Walmart
Wal-Mart CEO Doug McMillon welcomes guests to the Food Safety Collaboration Center in Beijing. 
 
On Oct. 19, 2016, Bentonville, Arkansas-based Wal-Mart Stores Inc. opened the Walmart Food Safety Collaboration Center in Beijing. The center’s opening signals a commitment to unite food safety experts and industry stakeholders tasked with improving food safety in China. Initiatives will focus on several areas, including analyzing root causes of foodborne illness and developing scalable solutions to implement across the food supply chain in China. Wal-Mart and the Wal-Mart Foundation plan to invest $25 million over five years to support research projects.

One of the projects employs a blockchain, which is technology that has been used mostly in the financial services industry. Pilot projects developed by Wal-Mart, IBM and Tsinghua Univ. will use blockchain technology for the benefit of food safety in China with the goal of bringing traceability and transparency to the country’s pork supply chain logistics.


Building blocks of food safety

Computers in the blockchain are called nodes, and each node has a copy of a ledger of transactions. When a transaction is made, at least two nodes must approve it before the transaction is added to the ledger. Blockchain is best known for underpinning cryptocurrencies such as Bitcoin and Ethereum. But the use of blockchain technology for food traceability is the first major test of blockchain’s capabilities beyond the financial services industry.

Wal-Mart is running two blockchain projects – one in China, and another around produce traceability in the United States. Frank Yiannis, vice president for food safety at Wal-Mart, says the issue of traceability became a recurring conversation as the company prepared to unveil the food safety center project.

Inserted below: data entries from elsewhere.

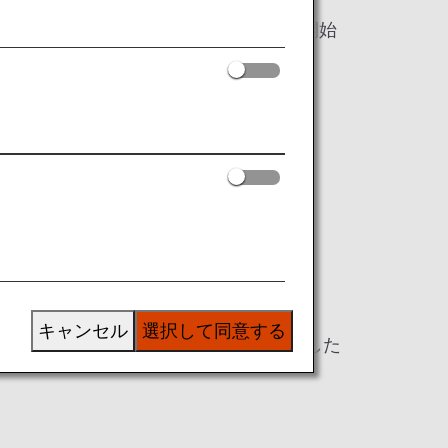
て、環境に配慮したアメニティの提供を開始
い。
キャンセル
選択して同意する
、このたび、環境配慮型の素材を使用した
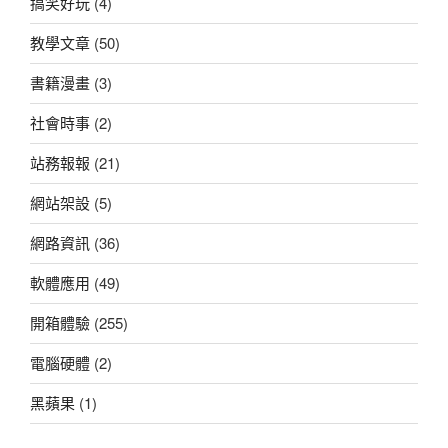
搞笑好玩
(4)
教學文章
(50)
書籍漫畫
(3)
社會時事
(2)
站務報報
(21)
網站架設
(5)
網路資訊
(36)
軟體應用
(49)
開箱體驗
(255)
電腦硬體
(2)
黑蘋果
(1)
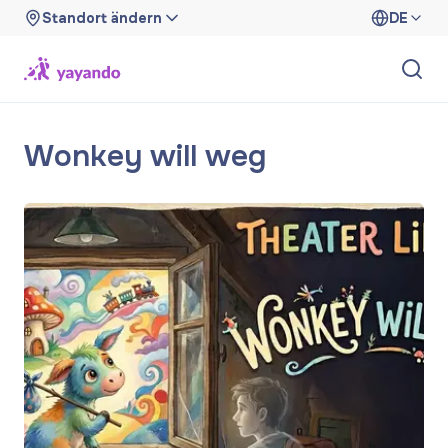
Standort ändern
DE
Wonkey will weg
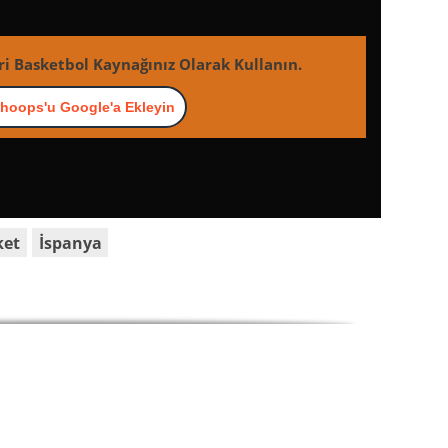
ri Basketbol Kaynağınız Olarak Kullanın.
hoops'u Google'a Ekleyin
ket
İspanya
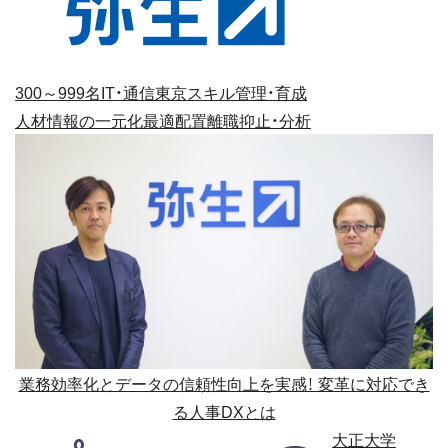
300～999名
IT・通信
東京
スキル管理・育成
人材情報の一元化
最適配置
離職抑止・分析
業務効率化とデータの信頼性向上を実感！ 変革に対応でき
る人事DXとは
大正大学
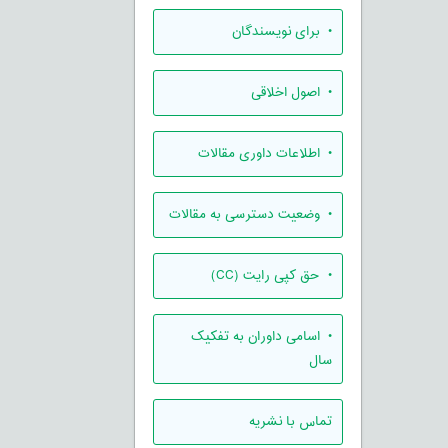
• برای نویسندگان
• اصول اخلاقی
• اطلاعات داوری مقالات
• وضعیت دسترسی به مقالات
• حق کپی رایت (CC)
• اسامی داوران به تفکیک
سال
تماس با نشریه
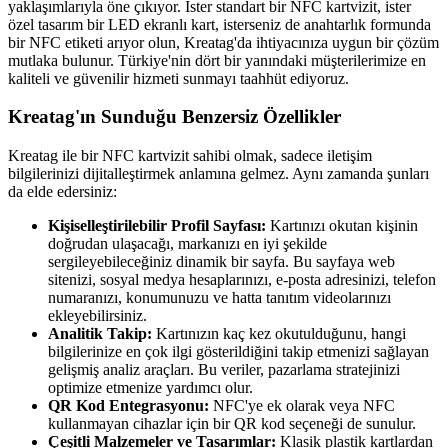
yaklaşımlarıyla öne çıkıyor. İster standart bir NFC kartvizit, ister
özel tasarım bir LED ekranlı kart, isterseniz de anahtarlık formunda
bir NFC etiketi arıyor olun, Kreatag'da ihtiyacınıza uygun bir çözüm
mutlaka bulunur. Türkiye'nin dört bir yanındaki müşterilerimize en
kaliteli ve güvenilir hizmeti sunmayı taahhüt ediyoruz.
Kreatag'ın Sunduğu Benzersiz Özellikler
Kreatag ile bir NFC kartvizit sahibi olmak, sadece iletişim
bilgilerinizi dijitalleştirmek anlamına gelmez. Aynı zamanda şunları
da elde edersiniz:
Kişiselleştirilebilir Profil Sayfası:
Kartınızı okutan kişinin
doğrudan ulaşacağı, markanızı en iyi şekilde
sergileyebileceğiniz dinamik bir sayfa. Bu sayfaya web
sitenizi, sosyal medya hesaplarınızı, e-posta adresinizi, telefon
numaranızı, konumunuzu ve hatta tanıtım videolarınızı
ekleyebilirsiniz.
Analitik Takip:
Kartınızın kaç kez okutulduğunu, hangi
bilgilerinize en çok ilgi gösterildiğini takip etmenizi sağlayan
gelişmiş analiz araçları. Bu veriler, pazarlama stratejinizi
optimize etmenize yardımcı olur.
QR Kod Entegrasyonu:
NFC'ye ek olarak veya NFC
kullanmayan cihazlar için bir QR kod seçeneği de sunulur.
Çeşitli Malzemeler ve Tasarımlar:
Klasik plastik kartlardan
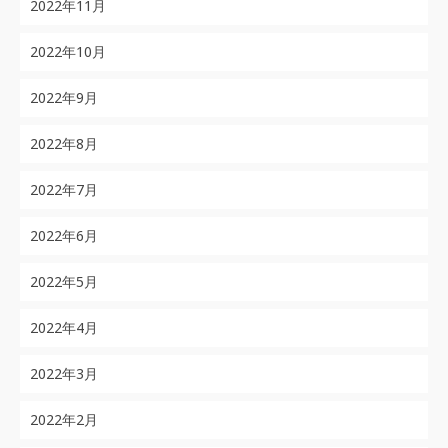
2022年11月
2022年10月
2022年9月
2022年8月
2022年7月
2022年6月
2022年5月
2022年4月
2022年3月
2022年2月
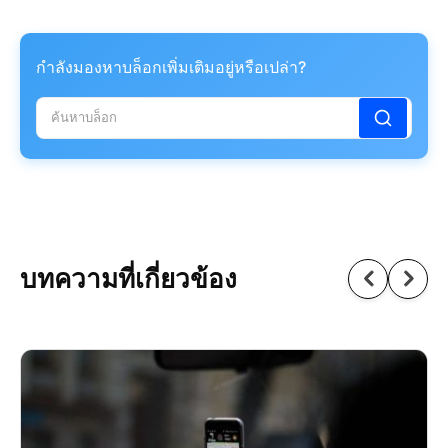
กำลังมองหาบล็อกเพิ่มเติมอยู่หรือเปล่า?
บทความที่เกี่ยวข้อง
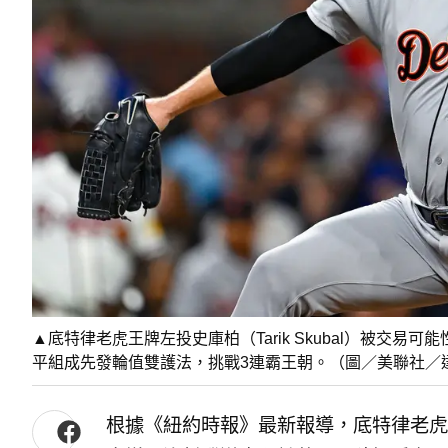
▲底特律老虎王牌左投史庫柏（Tarik Skubal）被交
平組成先發輪值雙護法，挑戰3連霸王朝。（圖／美聯社／
根據《紐約時報》最新報導，底特律老虎王牌左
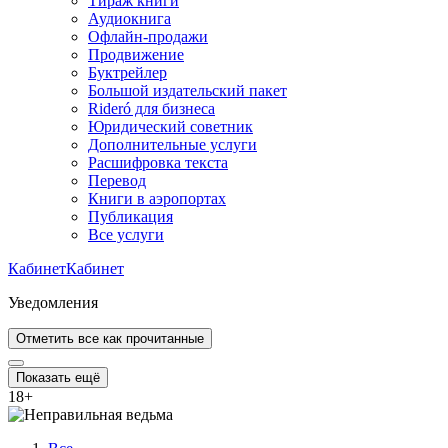
Тираж книги
Аудиокнига
Офлайн-продажи
Продвижение
Буктрейлер
Большой издательский пакет
Rideró для бизнеса
Юридический советник
Дополнительные услуги
Расшифровка текста
Перевод
Книги в аэропортах
Публикация
Все услуги
Кабинет
Кабинет
Уведомления
Отметить все как прочитанные
Показать ещё
18
+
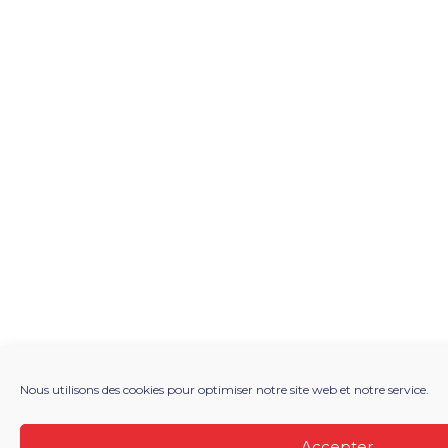
Nous utilisons des cookies pour optimiser notre site web et notre service.
Accepter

“During the course of those conversations this issue of traceability kept coming up – traceability in China and in other parts of the food system around the world,” Yiannis says, “because regulators in China are very interested in this topic. And so, we talked to a lot of organizations that claim to have traceability solutions but we somehow partnered up with IBM, and a conversation about blockchain technology and what they were doing as a potential traceability application. So the idea without question clearly originated from ground-level work we were doing on the Walmart Food Safety Collaboration Center.”